DATA EXTRACTS Block Start

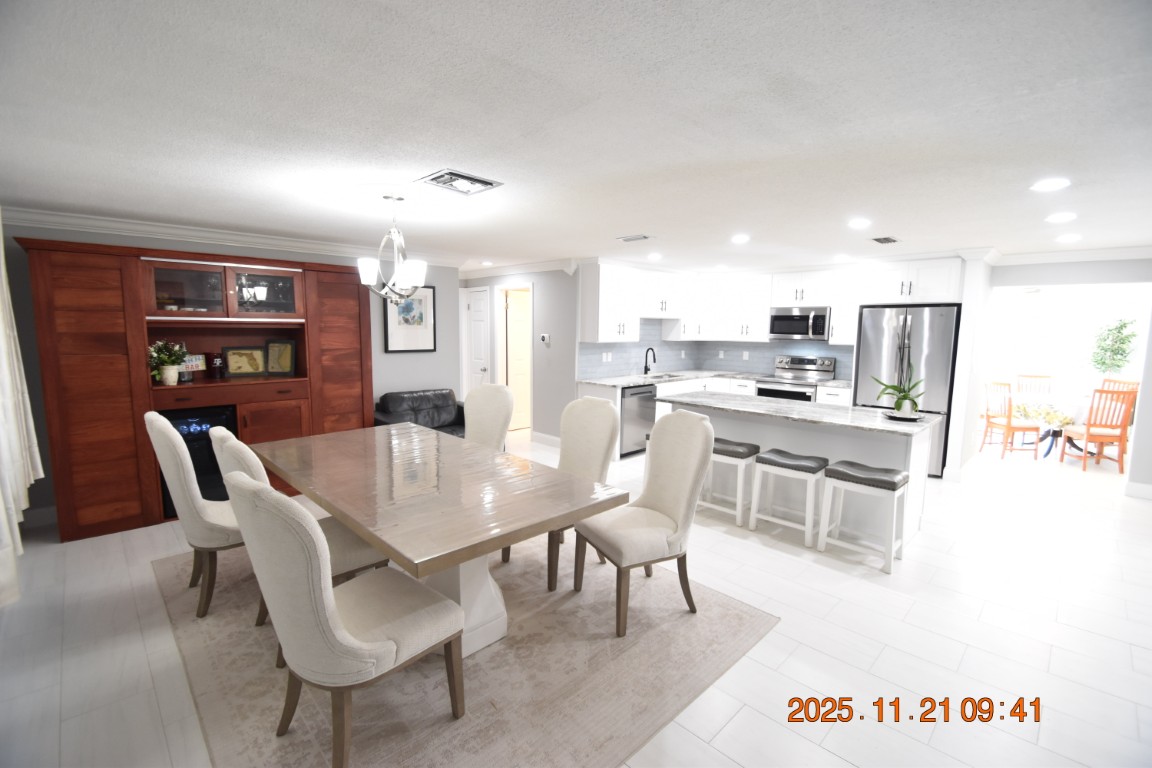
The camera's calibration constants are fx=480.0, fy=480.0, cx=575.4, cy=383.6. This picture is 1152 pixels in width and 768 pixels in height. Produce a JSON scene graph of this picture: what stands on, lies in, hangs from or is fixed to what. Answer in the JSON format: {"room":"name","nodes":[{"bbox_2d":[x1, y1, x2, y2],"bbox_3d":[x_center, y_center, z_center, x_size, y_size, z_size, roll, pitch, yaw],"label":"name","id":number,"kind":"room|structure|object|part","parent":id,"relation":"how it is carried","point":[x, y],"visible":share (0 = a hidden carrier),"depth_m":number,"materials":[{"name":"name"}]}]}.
{"room":"dining room","nodes":[
{"label":"dining room","id":0,"kind":"room"},
{"bbox_2d":[1,221,458,529],"bbox_3d":[-2.896,-0.202,4.694,3.962,2.372,0.123,-6,9,-44],"label":"left wall","id":1,"kind":"structure","parent":0,"point":[379,348],"depth_m":4.44,"materials":[{"name":"grey paint"}]},
{"bbox_2d":[0,223,45,607],"bbox_3d":[-3.084,0.007,2.513,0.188,2.233,1.749,-6,9,-44],"label":"curtain","id":2,"kind":"object","parent":1,"relation":"attached to","point":[1,249],"visible":0.98,"depth_m":2.73,"materials":[{"name":"white fabric"}]},
{"bbox_2d":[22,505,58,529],"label":"baseboard","id":3,"kind":"structure","parent":1,"relation":"attached to","point":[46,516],"depth_m":3.68,"materials":[{"name":"white paint"}]},
{"bbox_2d":[2,205,473,267],"bbox_3d":[-2.179,-1.291,4.354,4.782,0.109,1.815,-6,9,-44],"label":"crown molding","id":4,"kind":"structure","parent":1,"relation":"attached to","point":[73,220],"depth_m":4.22,"materials":[{"name":"white paint"}]},
{"bbox_2d":[382,284,437,353],"bbox_3d":[-1.883,-0.749,5.475,0.621,0.750,0.034,-6,9,-44],"label":"framed picture","id":5,"kind":"object","parent":1,"relation":"attached to","point":[420,301],"visible":0.85,"depth_m":5.47},
{"bbox_2d":[460,268,579,444],"bbox_3d":[-0.912,-0.449,6.934,0.119,2.378,2.624,-6,9,-44],"label":"hallway wall","id":6,"kind":"structure","parent":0,"point":[566,352],"depth_m":6.30,"materials":[{"name":"grey paint"}]},
{"bbox_2d":[465,288,490,393],"bbox_3d":[-1.520,-0.372,7.378,0.108,2.092,0.564,-6,9,-44],"label":"door","id":7,"kind":"structure","parent":6,"relation":"in","point":[479,339],"depth_m":7.34,"materials":[{"name":"white paint"}]},
{"bbox_2d":[502,287,532,428],"bbox_3d":[-0.748,-0.357,7.452,0.754,2.045,0.097,-6,9,-44],"label":"hallway door","id":8,"kind":"structure","parent":6,"relation":"in","point":[517,325],"depth_m":7.34,"materials":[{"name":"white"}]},
{"bbox_2d":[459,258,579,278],"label":"crown molding","id":9,"kind":"structure","parent":6,"relation":"attached to","point":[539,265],"depth_m":6.39,"materials":[{"name":"white paint"}]},
{"bbox_2d":[539,333,550,343],"bbox_3d":[-0.404,-0.588,6.225,0.033,0.118,0.133,-6,9,-44],"label":"thermostat","id":10,"kind":"object","parent":6,"relation":"attached to","point":[544,336],"visible":0.99,"depth_m":6.21,"materials":[{"name":"white plastic"}]},
{"bbox_2d":[530,431,562,447],"bbox_3d":[-0.234,0.752,6.221,0.016,0.133,1.089,-6,9,-44],"label":"baseboard","id":11,"kind":"structure","parent":6,"relation":"attached to","point":[548,437],"depth_m":6.38,"materials":[{"name":"white paint"}]},
{"bbox_2d":[0,0,1151,270],"bbox_3d":[2.045,-1.439,5.144,12.546,0.100,10.171,-6,9,-44],"label":"ceiling","id":12,"kind":"structure","parent":0,"point":[413,162],"depth_m":1.88,"materials":[{"name":"white paint"}]},
{"bbox_2d":[358,191,427,300],"bbox_3d":[-1.149,-0.857,3.049,0.428,0.679,0.432,-6,9,-44],"label":"chandelier","id":13,"kind":"object","parent":12,"relation":"hanging from","point":[366,267],"visible":1,"depth_m":3.01,"materials":[{"name":"silver metal"}]},
{"bbox_2d":[417,168,502,194],"bbox_3d":[-0.653,-1.123,2.689,0.357,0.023,0.326,-6,9,-44],"label":"ceiling vent","id":14,"kind":"object","parent":12,"relation":"in","point":[483,182],"visible":0.99,"depth_m":2.65,"materials":[{"name":"metal"}]},
{"bbox_2d":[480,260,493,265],"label":"recessed light","id":15,"kind":"object","parent":12,"relation":"in","point":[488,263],"visible":1,"depth_m":6.19,"materials":[{"name":"white"}]},
{"bbox_2d":[616,234,653,242],"bbox_3d":[0.538,-1.318,4.345,0.195,0.015,0.336,-6,9,-44],"label":"ceiling vent","id":16,"kind":"object","parent":12,"relation":"in","point":[625,238],"visible":0.98,"depth_m":4.31,"materials":[{"name":"white metal"}]},
{"bbox_2d":[647,252,661,260],"bbox_3d":[0.894,-1.443,5.445,0.184,0.013,0.184,-6,9,-44],"label":"recessed light","id":17,"kind":"object","parent":12,"relation":"in","point":[654,256],"visible":0.99,"depth_m":5.41,"materials":[{"name":"white"}]},
{"bbox_2d":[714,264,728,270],"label":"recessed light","id":18,"kind":"object","parent":12,"relation":"in","point":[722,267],"visible":0.99,"depth_m":6.20,"materials":[{"name":"white"}]},
{"bbox_2d":[731,233,749,243],"bbox_3d":[1.484,-1.308,4.336,0.183,0.012,0.184,-6,9,-44],"label":"recessed light","id":19,"kind":"object","parent":12,"relation":"in","point":[740,238],"visible":0.99,"depth_m":4.31,"materials":[{"name":"white"}]},
{"bbox_2d":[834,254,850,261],"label":"recessed light","id":20,"kind":"object","parent":12,"relation":"in","point":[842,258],"visible":0.99,"depth_m":5.31,"materials":[{"name":"white"}]},
{"bbox_2d":[847,218,870,228],"bbox_3d":[2.148,-1.214,3.635,0.182,0.010,0.182,-6,9,-44],"label":"recessed light","id":21,"kind":"object","parent":12,"relation":"in","point":[857,222],"visible":0.98,"depth_m":3.62,"materials":[{"name":"white"}]},
{"bbox_2d":[869,235,900,244],"bbox_3d":[2.770,-1.288,4.300,0.349,0.014,0.207,-6,9,-44],"label":"ceiling vent","id":22,"kind":"object","parent":12,"relation":"in","point":[889,240],"visible":0.99,"depth_m":4.26,"materials":[{"name":"metal"}]},
{"bbox_2d":[1030,178,1070,191],"bbox_3d":[2.606,-1.093,2.638,0.178,0.008,0.178,-6,9,-44],"label":"recessed light","id":23,"kind":"object","parent":12,"relation":"in","point":[1049,184],"visible":0.99,"depth_m":2.63,"materials":[{"name":"white"}]},
{"bbox_2d":[1045,212,1077,223],"bbox_3d":[3.399,-1.160,3.363,0.186,0.012,0.186,-6,9,-44],"label":"recessed light","id":24,"kind":"object","parent":12,"relation":"in","point":[1065,218],"visible":0.98,"depth_m":3.35,"materials":[{"name":"white"}]},
{"bbox_2d":[1056,233,1082,242],"bbox_3d":[4.186,-1.238,4.074,0.183,0.013,0.182,-6,9,-44],"label":"recessed light","id":25,"kind":"object","parent":12,"relation":"in","point":[1067,238],"visible":0.98,"depth_m":4.06,"materials":[{"name":"white"}]},
{"bbox_2d":[0,428,1151,767],"bbox_3d":[2.158,1.007,5.431,12.572,0.099,10.200,-6,9,-44],"label":"floor","id":26,"kind":"structure","parent":0,"point":[736,547],"depth_m":2.44,"materials":[{"name":"white tile"}]},
{"bbox_2d":[15,235,371,544],"bbox_3d":[-2.989,-0.019,4.239,2.309,2.146,0.583,-6,9,-44],"label":"entertainment center","id":27,"kind":"object","parent":26,"relation":"on","point":[98,372],"visible":0.81,"depth_m":3.68,"materials":[{"name":"brown wood"}]},
{"bbox_2d":[148,339,188,386],"bbox_3d":[-3.302,-0.174,3.876,0.316,0.366,0.293,-6,9,-44],"label":"potted plant","id":28,"kind":"object","parent":27,"relation":"in","point":[165,359],"visible":0.99,"depth_m":3.84,"materials":[{"name":"plant"}]},
{"bbox_2d":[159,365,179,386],"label":"flower pot","id":29,"kind":"object","parent":27,"relation":"in","point":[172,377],"visible":0.97,"depth_m":3.85,"materials":[{"name":"white ceramic"}]},
{"bbox_2d":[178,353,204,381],"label":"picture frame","id":30,"kind":"object","parent":27,"relation":"in","point":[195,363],"visible":0.7,"depth_m":4.05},
{"bbox_2d":[158,403,237,515],"bbox_3d":[-3.206,0.615,4.070,0.533,0.842,0.580,-6,9,-44],"label":"wine cooler","id":31,"kind":"object","parent":27,"relation":"in","point":[215,466],"visible":0.38,"depth_m":3.89,"materials":[{"name":"black glass"}]},
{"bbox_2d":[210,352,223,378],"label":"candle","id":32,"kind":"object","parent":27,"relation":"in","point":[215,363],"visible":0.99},
{"bbox_3d":[-2.917,-0.775,4.067,1.113,0.406,0.508,-6,9,-44],"label":"glass doors","id":33,"kind":"part","parent":27,"relation":"part of","materials":[{"name":"brown glass"}]},
{"bbox_2d":[221,345,266,377],"bbox_3d":[-3.022,-0.208,4.376,0.338,0.277,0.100,-6,9,-44],"label":"framed picture","id":34,"kind":"object","parent":27,"relation":"in","point":[233,363],"visible":1,"depth_m":4.36,"materials":[{"name":"gold"}]},
{"bbox_2d":[265,339,296,376],"bbox_3d":[-2.786,-0.252,4.537,0.251,0.340,0.103,-1,7,-10],"label":"picture frame","id":35,"kind":"object","parent":27,"relation":"in","point":[285,368],"visible":1,"depth_m":4.52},
{"bbox_2d":[374,388,464,436],"bbox_3d":[-1.544,0.513,5.218,1.082,0.852,0.851,-6,9,-44],"label":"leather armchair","id":36,"kind":"object","parent":26,"relation":"on","point":[400,399],"visible":0.46,"depth_m":5.22,"materials":[{"name":"black leather"}]},
{"bbox_2d":[153,534,776,767],"bbox_3d":[-0.850,1.228,2.896,2.360,0.011,3.134,-6,9,-44],"label":"rug","id":37,"kind":"object","parent":26,"relation":"on","point":[738,614],"visible":0.71,"depth_m":2.16,"materials":[{"name":"beige carpet"}]},
{"bbox_2d":[144,411,244,618],"bbox_3d":[-2.005,0.669,2.793,0.675,1.075,0.563,-6,9,-44],"label":"dining chair","id":38,"kind":"object","parent":37,"relation":"on","point":[167,428],"visible":0.69,"depth_m":2.55,"materials":[{"name":"beige fabric"}]},
{"bbox_2d":[213,426,386,631],"bbox_3d":[-1.397,0.721,2.467,0.686,1.050,0.521,-6,9,-44],"label":"dining chair","id":39,"kind":"object","parent":37,"relation":"on","point":[350,551],"visible":0.31,"depth_m":2.35,"materials":[{"name":"beige fabric"}]},
{"bbox_2d":[226,469,466,767],"bbox_3d":[-0.834,0.803,1.803,0.676,1.074,0.549,-6,9,-44],"label":"dining chair","id":40,"kind":"object","parent":37,"relation":"on","point":[350,639],"visible":1,"depth_m":1.61,"materials":[{"name":"beige fabric"}]},
{"bbox_2d":[258,421,626,651],"bbox_3d":[-0.929,0.842,2.781,1.048,0.761,2.321,-6,9,-44],"label":"dining table","id":41,"kind":"object","parent":37,"relation":"on","point":[429,435],"visible":0.93,"depth_m":2.35,"materials":[{"name":"wood"}]},
{"bbox_2d":[461,383,514,451],"bbox_3d":[-0.872,0.547,3.809,0.679,1.075,0.546,-6,9,-44],"label":"dining chair","id":42,"kind":"object","parent":37,"relation":"on","point":[483,399],"visible":0.51,"depth_m":3.91,"materials":[{"name":"beige fabric"}]},
{"bbox_2d":[508,397,620,586],"bbox_3d":[-0.097,0.644,3.162,0.668,1.079,0.537,-6,9,-44],"label":"dining chair","id":43,"kind":"object","parent":37,"relation":"on","point":[603,426],"visible":0.7,"depth_m":3.20,"materials":[{"name":"beige fabric"}]},
{"bbox_2d":[574,408,714,638],"bbox_3d":[0.369,0.698,2.686,0.651,1.091,0.553,-3,8,-27],"label":"dining chair","id":44,"kind":"object","parent":37,"relation":"on","point":[670,491],"visible":1,"depth_m":2.61,"materials":[{"name":"beige fabric"}]},
{"bbox_2d":[578,374,852,461],"bbox_3d":[1.850,0.454,6.046,1.995,0.943,2.698,-6,9,-44],"label":"base cabinets","id":45,"kind":"object","parent":26,"relation":"on","point":[846,397],"visible":0.15,"depth_m":6.25,"materials":[{"name":"white paint"}]},
{"bbox_2d":[619,383,655,455],"bbox_3d":[0.587,0.428,6.023,0.609,0.861,0.638,-6,9,-44],"label":"dishwasher","id":46,"kind":"object","parent":45,"relation":"in","point":[648,392],"visible":0.54,"depth_m":5.78,"materials":[{"name":"silver metal"}]},
{"bbox_2d":[579,368,845,391],"bbox_3d":[1.894,-0.037,6.212,2.277,0.045,2.290,-6,9,-44],"label":"countertop","id":47,"kind":"structure","parent":45,"relation":"on","point":[844,384],"depth_m":6.32,"materials":[{"name":"white stone"}]},
{"bbox_2d":[643,346,655,374],"bbox_3d":[1.048,-0.320,6.724,0.108,0.379,0.212,-6,9,-44],"label":"faucet","id":48,"kind":"object","parent":47,"relation":"on","point":[645,368],"visible":0.99,"depth_m":6.75,"materials":[{"name":"black metal"}]},
{"bbox_2d":[640,372,682,379],"bbox_3d":[1.176,-0.006,6.604,0.682,0.181,0.473,-6,9,-44],"label":"sink","id":49,"kind":"object","parent":47,"relation":"in","point":[657,377],"visible":0.31,"depth_m":6.80,"materials":[{"name":"metal"}]},
{"bbox_2d":[701,436,760,526],"bbox_3d":[1.275,0.794,4.069,0.335,0.630,0.466,-6,9,-44],"label":"bar stool","id":50,"kind":"object","parent":26,"relation":"on","point":[738,451],"visible":0.72,"depth_m":3.93,"materials":[{"name":"white wood"}]},
{"bbox_2d":[748,449,827,547],"bbox_3d":[1.641,0.853,3.684,0.352,0.621,0.466,-6,9,-44],"label":"bar stool","id":51,"kind":"object","parent":26,"relation":"on","point":[803,464],"visible":0.99,"depth_m":3.60,"materials":[{"name":"white wood"}]},
{"bbox_2d":[655,392,936,546],"bbox_3d":[1.809,0.652,4.243,0.911,0.901,2.135,-6,9,-44],"label":"kitchen island","id":52,"kind":"object","parent":26,"relation":"on","point":[794,437],"visible":0.58,"depth_m":3.82,"materials":[{"name":"white paint"}]},
{"bbox_2d":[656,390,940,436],"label":"island countertop","id":53,"kind":"structure","parent":52,"relation":"on","point":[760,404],"depth_m":3.87,"materials":[{"name":"stone"}]},
{"bbox_2d":[883,410,923,421],"bbox_3d":[2.464,0.248,3.618,0.247,0.029,0.247,-6,9,-44],"label":"plate","id":54,"kind":"object","parent":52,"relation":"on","point":[896,417],"visible":0.7,"depth_m":3.59,"materials":[{"name":"black"}]},
{"bbox_2d":[871,361,924,416],"bbox_3d":[2.455,0.040,3.642,0.366,0.439,0.403,-6,9,-44],"label":"potted plant","id":55,"kind":"object","parent":54,"relation":"on","point":[905,397],"visible":1,"depth_m":3.61,"materials":[{"name":"green plant"}]},
{"bbox_2d":[759,354,836,401],"bbox_3d":[2.913,0.244,6.414,0.705,1.207,0.757,-6,9,-44],"label":"stove","id":56,"kind":"object","parent":26,"relation":"on","point":[799,368],"visible":0.41,"depth_m":6.34,"materials":[{"name":"silver metal"}]},
{"bbox_2d":[817,460,908,574],"bbox_3d":[2.002,0.894,3.347,0.356,0.620,0.466,-6,9,-44],"label":"bar stool","id":57,"kind":"object","parent":26,"relation":"on","point":[835,469],"visible":0.99,"depth_m":3.27,"materials":[{"name":"white wood"}]},
{"bbox_2d":[854,305,957,474],"bbox_3d":[3.784,0.049,5.529,0.763,1.808,0.897,-6,9,-44],"label":"refrigerator","id":58,"kind":"object","parent":26,"relation":"on","point":[936,319],"visible":0.6,"depth_m":5.18,"materials":[{"name":"silver metal"}]},
{"bbox_2d":[982,379,1041,459],"bbox_3d":[5.539,0.442,6.140,0.475,0.943,0.455,1,7,5],"label":"wooden chair","id":59,"kind":"object","parent":26,"relation":"on","point":[1008,426],"visible":0.97,"depth_m":6.03,"materials":[{"name":"brown wood"}]},
{"bbox_2d":[1014,374,1053,396],"bbox_3d":[6.632,0.350,6.863,0.433,0.953,0.511,3,7,22],"label":"wooden chair","id":60,"kind":"object","parent":26,"relation":"on","point":[1040,377],"visible":0.39,"depth_m":7.02,"materials":[{"name":"brown wood"}]},
{"bbox_2d":[1008,391,1091,457],"bbox_3d":[6.330,0.531,6.349,1.270,0.742,1.217,-6,9,-44],"label":"dining table","id":61,"kind":"object","parent":26,"relation":"on","point":[1051,428],"visible":0.55,"depth_m":6.15,"materials":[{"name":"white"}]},
{"bbox_2d":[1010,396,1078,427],"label":"tablecloth","id":62,"kind":"object","parent":61,"relation":"on","point":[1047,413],"visible":0.62,"depth_m":6.13,"materials":[{"name":"fabric"}]},
{"bbox_2d":[1058,386,1135,473],"bbox_3d":[6.032,0.514,5.589,0.458,0.947,0.475,2,7,14],"label":"wooden chair","id":63,"kind":"object","parent":26,"relation":"on","point":[1087,435],"visible":0.96,"depth_m":5.43,"materials":[{"name":"brown wood"}]},
{"bbox_2d":[1088,317,1138,377],"bbox_3d":[7.747,-0.148,6.995,0.568,1.685,0.556,-6,9,-44],"label":"potted tree","id":64,"kind":"object","parent":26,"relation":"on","point":[1119,332],"visible":0.83,"depth_m":6.91,"materials":[{"name":"green plant"}]},
{"bbox_2d":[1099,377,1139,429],"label":"wooden chair","id":65,"kind":"object","parent":26,"relation":"on","point":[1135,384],"visible":0.26,"depth_m":6.21,"materials":[{"name":"brown wood"}]},
{"bbox_2d":[561,256,994,477],"bbox_3d":[2.549,-0.366,6.497,0.683,2.425,4.206,-6,9,-44],"label":"kitchen wall","id":66,"kind":"structure","parent":0,"point":[576,341],"depth_m":6.33,"materials":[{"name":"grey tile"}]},
{"bbox_2d":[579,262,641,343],"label":"upper cabinet","id":67,"kind":"object","parent":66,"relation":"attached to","point":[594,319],"visible":0.98,"depth_m":6.17,"materials":[{"name":"white paint"}]},
{"bbox_2d":[576,320,852,379],"bbox_3d":[1.953,-0.410,6.133,2.798,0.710,2.557,-6,9,-44],"label":"backsplash","id":68,"kind":"structure","parent":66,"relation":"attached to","point":[699,343],"depth_m":6.91,"materials":[{"name":"tile"}]},
{"bbox_2d":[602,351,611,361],"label":"wall outlet","id":69,"kind":"object","parent":68,"relation":"attached to","point":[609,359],"visible":0.98,"depth_m":6.10,"materials":[{"name":"white plastic"}]},
{"bbox_2d":[582,257,959,344],"bbox_3d":[2.225,-0.996,5.795,2.521,0.994,3.580,-6,9,-44],"label":"upper cabinets","id":70,"kind":"object","parent":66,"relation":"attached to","point":[760,323],"visible":0.83,"depth_m":6.19,"materials":[{"name":"white paint"}]},
{"bbox_2d":[768,306,829,340],"bbox_3d":[3.001,-0.797,6.399,0.459,0.419,0.762,-6,9,-44],"label":"microwave","id":71,"kind":"object","parent":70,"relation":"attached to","point":[821,330],"visible":0.96,"depth_m":6.25,"materials":[{"name":"silver metal"}]},
{"bbox_2d":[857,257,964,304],"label":"upper cabinet","id":72,"kind":"object","parent":66,"relation":"attached to","point":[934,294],"visible":0.9,"depth_m":5.30,"materials":[{"name":"white paint"}]},
{"bbox_2d":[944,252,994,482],"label":"partition wall","id":73,"kind":"structure","parent":0,"point":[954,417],"depth_m":4.93,"materials":[{"name":"white paint"}]},
{"bbox_2d":[982,260,1151,497],"bbox_3d":[5.390,-0.083,4.361,0.128,2.373,3.334,-6,9,-44],"label":"right wall","id":74,"kind":"structure","parent":0,"point":[1144,388],"depth_m":4.66,"materials":[{"name":"white paint"}]},
{"bbox_2d":[986,245,1151,265],"bbox_3d":[5.341,-1.231,4.378,0.087,0.105,2.217,-6,9,-44],"label":"crown molding","id":75,"kind":"structure","parent":74,"relation":"attached to","point":[1031,256],"depth_m":4.75,"materials":[{"name":"white paint"}]},
{"bbox_2d":[1124,481,1151,500],"bbox_3d":[5.850,1.080,4.098,0.016,0.134,1.496,-6,9,-44],"label":"baseboard","id":76,"kind":"structure","parent":74,"relation":"attached to","point":[1139,489],"depth_m":4.58,"materials":[{"name":"white paint"}]}
]}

DATA EXTRACTS Block End

Scan the preceding records line by line, and state how many lines contain "upper". Nothing else belongs in the answer.

3